**WHAT THIS TASK INVOLVES:**
Show each line of the items below that contains the string "ventricle".
Begin ITEMS
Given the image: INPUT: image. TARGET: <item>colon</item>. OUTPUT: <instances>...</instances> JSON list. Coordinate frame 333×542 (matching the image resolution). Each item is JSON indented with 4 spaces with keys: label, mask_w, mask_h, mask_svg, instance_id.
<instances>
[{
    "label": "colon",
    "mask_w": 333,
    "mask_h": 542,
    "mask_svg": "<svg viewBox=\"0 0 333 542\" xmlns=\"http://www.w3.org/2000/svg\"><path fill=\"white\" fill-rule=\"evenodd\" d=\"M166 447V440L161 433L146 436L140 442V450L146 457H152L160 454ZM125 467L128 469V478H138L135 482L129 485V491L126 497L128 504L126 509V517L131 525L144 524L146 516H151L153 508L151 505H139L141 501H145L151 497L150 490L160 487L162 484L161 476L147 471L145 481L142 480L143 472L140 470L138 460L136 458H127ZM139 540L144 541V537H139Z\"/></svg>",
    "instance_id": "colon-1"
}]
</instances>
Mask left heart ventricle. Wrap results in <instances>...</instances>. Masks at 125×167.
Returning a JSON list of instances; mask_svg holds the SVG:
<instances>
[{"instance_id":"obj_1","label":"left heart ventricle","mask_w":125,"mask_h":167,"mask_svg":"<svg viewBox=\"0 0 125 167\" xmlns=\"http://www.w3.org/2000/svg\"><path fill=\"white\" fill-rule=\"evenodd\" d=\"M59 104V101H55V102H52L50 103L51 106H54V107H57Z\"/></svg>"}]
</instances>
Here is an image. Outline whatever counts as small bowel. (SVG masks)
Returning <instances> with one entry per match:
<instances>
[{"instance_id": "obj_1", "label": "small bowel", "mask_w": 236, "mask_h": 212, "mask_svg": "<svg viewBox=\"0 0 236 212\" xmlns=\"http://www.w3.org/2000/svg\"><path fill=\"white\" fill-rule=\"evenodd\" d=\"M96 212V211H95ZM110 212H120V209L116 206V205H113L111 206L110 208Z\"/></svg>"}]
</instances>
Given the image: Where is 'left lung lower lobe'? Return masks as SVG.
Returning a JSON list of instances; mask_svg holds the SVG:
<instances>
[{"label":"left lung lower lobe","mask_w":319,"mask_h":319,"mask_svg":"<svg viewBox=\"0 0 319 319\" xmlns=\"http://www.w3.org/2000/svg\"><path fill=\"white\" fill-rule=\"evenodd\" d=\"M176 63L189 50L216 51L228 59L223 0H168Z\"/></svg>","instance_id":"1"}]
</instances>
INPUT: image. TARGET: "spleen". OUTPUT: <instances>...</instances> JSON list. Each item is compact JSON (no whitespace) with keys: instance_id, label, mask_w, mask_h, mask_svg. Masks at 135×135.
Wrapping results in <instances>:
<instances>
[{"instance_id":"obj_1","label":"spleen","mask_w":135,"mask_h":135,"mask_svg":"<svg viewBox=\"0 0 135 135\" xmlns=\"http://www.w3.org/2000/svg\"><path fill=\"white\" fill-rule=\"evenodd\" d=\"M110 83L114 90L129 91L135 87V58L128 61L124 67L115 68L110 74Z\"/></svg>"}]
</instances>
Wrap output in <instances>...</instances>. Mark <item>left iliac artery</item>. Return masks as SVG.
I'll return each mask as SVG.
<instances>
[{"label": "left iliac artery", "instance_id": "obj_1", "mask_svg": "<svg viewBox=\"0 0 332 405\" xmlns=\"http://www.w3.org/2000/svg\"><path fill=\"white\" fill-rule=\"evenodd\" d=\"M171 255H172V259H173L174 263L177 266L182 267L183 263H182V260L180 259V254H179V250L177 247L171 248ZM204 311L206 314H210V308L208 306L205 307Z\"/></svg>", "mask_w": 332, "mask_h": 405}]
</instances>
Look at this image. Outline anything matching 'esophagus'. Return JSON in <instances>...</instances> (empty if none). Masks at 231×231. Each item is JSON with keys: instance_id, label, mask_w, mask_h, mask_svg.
End ITEMS
**FINISHED EXERCISE:**
Mask left heart ventricle. Wrap results in <instances>...</instances>. Masks at 125×167.
[{"instance_id":"obj_1","label":"left heart ventricle","mask_w":125,"mask_h":167,"mask_svg":"<svg viewBox=\"0 0 125 167\" xmlns=\"http://www.w3.org/2000/svg\"><path fill=\"white\" fill-rule=\"evenodd\" d=\"M59 104V101H55V102H52L50 103L51 106H54V107H57Z\"/></svg>"}]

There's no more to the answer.